GIVEN ENTRIES Start Marker

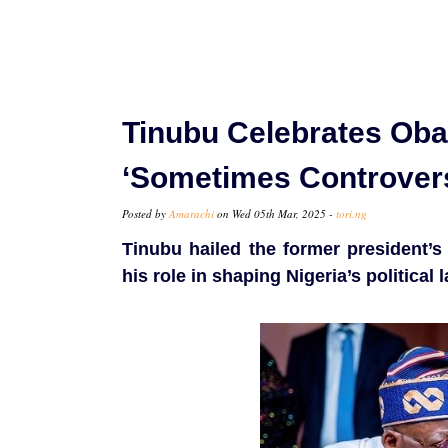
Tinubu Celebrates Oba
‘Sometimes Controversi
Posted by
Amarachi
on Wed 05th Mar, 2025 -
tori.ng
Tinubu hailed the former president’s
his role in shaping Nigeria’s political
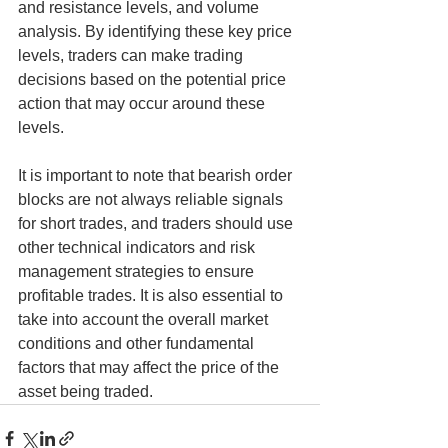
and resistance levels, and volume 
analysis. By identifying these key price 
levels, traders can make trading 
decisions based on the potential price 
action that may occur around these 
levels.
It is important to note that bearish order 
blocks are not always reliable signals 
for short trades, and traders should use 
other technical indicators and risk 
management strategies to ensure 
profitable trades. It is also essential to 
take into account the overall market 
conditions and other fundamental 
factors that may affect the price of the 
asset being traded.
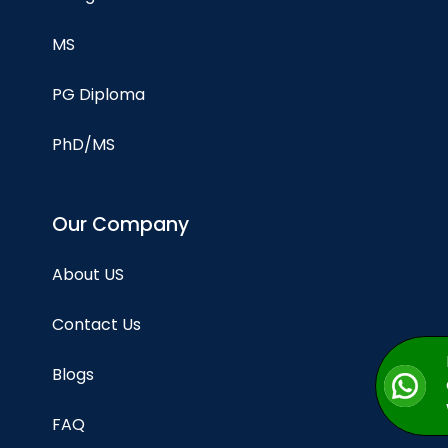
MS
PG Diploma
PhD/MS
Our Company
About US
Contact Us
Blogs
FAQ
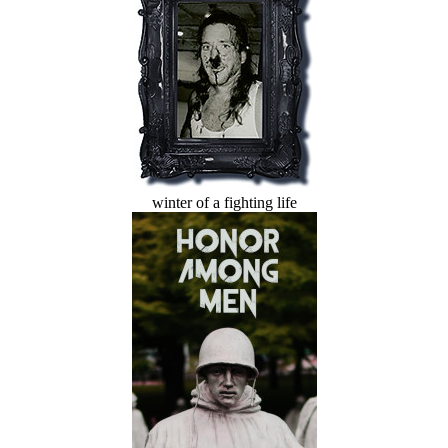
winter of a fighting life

GIVEN ENTRIES End Marker
GIVEN ENTRIES Start Marker

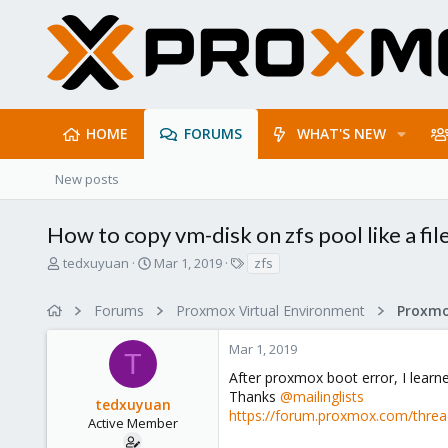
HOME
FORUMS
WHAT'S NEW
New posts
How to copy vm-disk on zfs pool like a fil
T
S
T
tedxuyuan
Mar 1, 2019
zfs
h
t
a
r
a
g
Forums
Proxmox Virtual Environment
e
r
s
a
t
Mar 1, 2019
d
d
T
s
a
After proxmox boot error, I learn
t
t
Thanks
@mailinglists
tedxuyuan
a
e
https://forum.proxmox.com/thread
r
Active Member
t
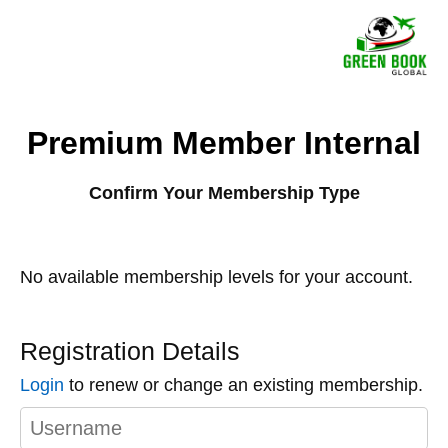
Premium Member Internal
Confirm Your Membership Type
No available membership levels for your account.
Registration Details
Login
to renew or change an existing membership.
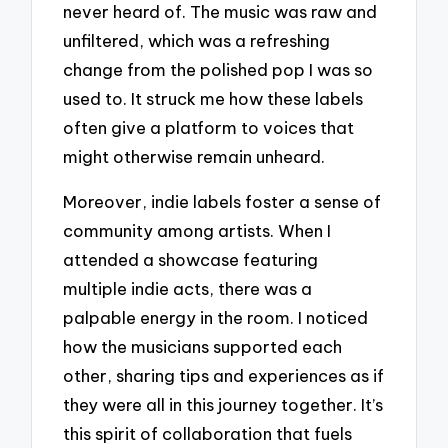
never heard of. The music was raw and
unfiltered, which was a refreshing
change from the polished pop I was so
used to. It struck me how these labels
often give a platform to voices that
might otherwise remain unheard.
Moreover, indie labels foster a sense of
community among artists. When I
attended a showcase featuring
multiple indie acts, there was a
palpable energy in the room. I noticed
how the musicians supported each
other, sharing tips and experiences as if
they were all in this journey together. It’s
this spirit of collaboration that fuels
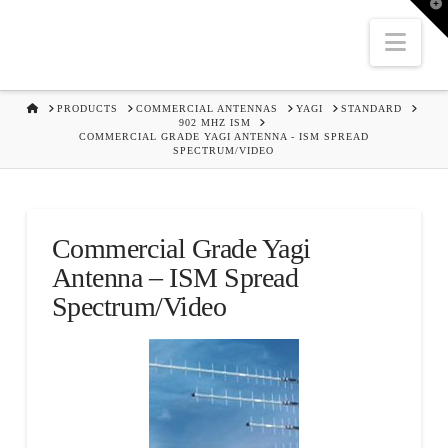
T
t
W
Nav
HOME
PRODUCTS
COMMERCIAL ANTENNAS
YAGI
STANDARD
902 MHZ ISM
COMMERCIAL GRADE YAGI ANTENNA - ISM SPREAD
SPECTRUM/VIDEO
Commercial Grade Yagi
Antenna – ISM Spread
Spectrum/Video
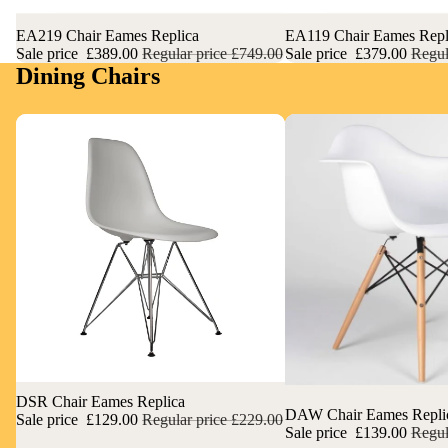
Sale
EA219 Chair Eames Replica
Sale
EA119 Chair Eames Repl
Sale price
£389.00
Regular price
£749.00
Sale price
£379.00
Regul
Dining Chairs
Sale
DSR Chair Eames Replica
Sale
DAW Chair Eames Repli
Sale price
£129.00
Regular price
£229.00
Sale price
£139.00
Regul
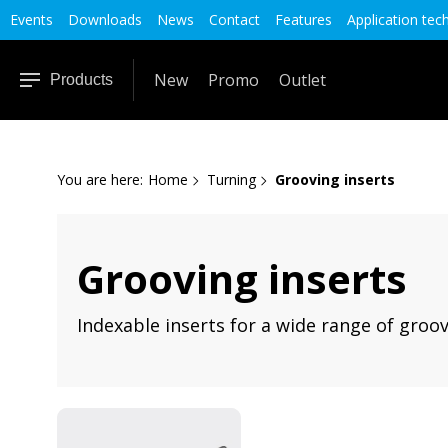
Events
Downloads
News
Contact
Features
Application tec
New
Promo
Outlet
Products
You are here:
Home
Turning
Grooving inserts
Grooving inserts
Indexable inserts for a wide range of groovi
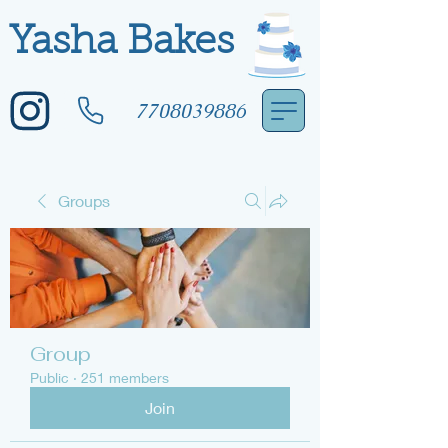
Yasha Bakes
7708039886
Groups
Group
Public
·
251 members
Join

GIVEN ENTRIES End Marker

PROBLEM DETAILS - An exact copy is needed of the stretch above that opens with the line containing "Tinubu Celebrates Oba" and closes with the line containing "factors that may affect the price of the"; the pictures are not part of it.

ANSWER TO THE PROBLEM -
Tinubu Celebrates Oba
‘Sometimes Controversi
Posted by
Amarachi
on Wed 05th Mar, 2025 -
tori.ng
Tinubu hailed the former president’s
his role in shaping Nigeria’s political
and resistance levels, and volume 
analysis. By identifying these key price 
levels, traders can make trading 
decisions based on the potential price 
action that may occur around these 
levels.
It is important to note that bearish order 
blocks are not always reliable signals 
for short trades, and traders should use 
other technical indicators and risk 
management strategies to ensure 
profitable trades. It is also essential to 
take into account the overall market 
conditions and other fundamental 
factors that may affect the price of the 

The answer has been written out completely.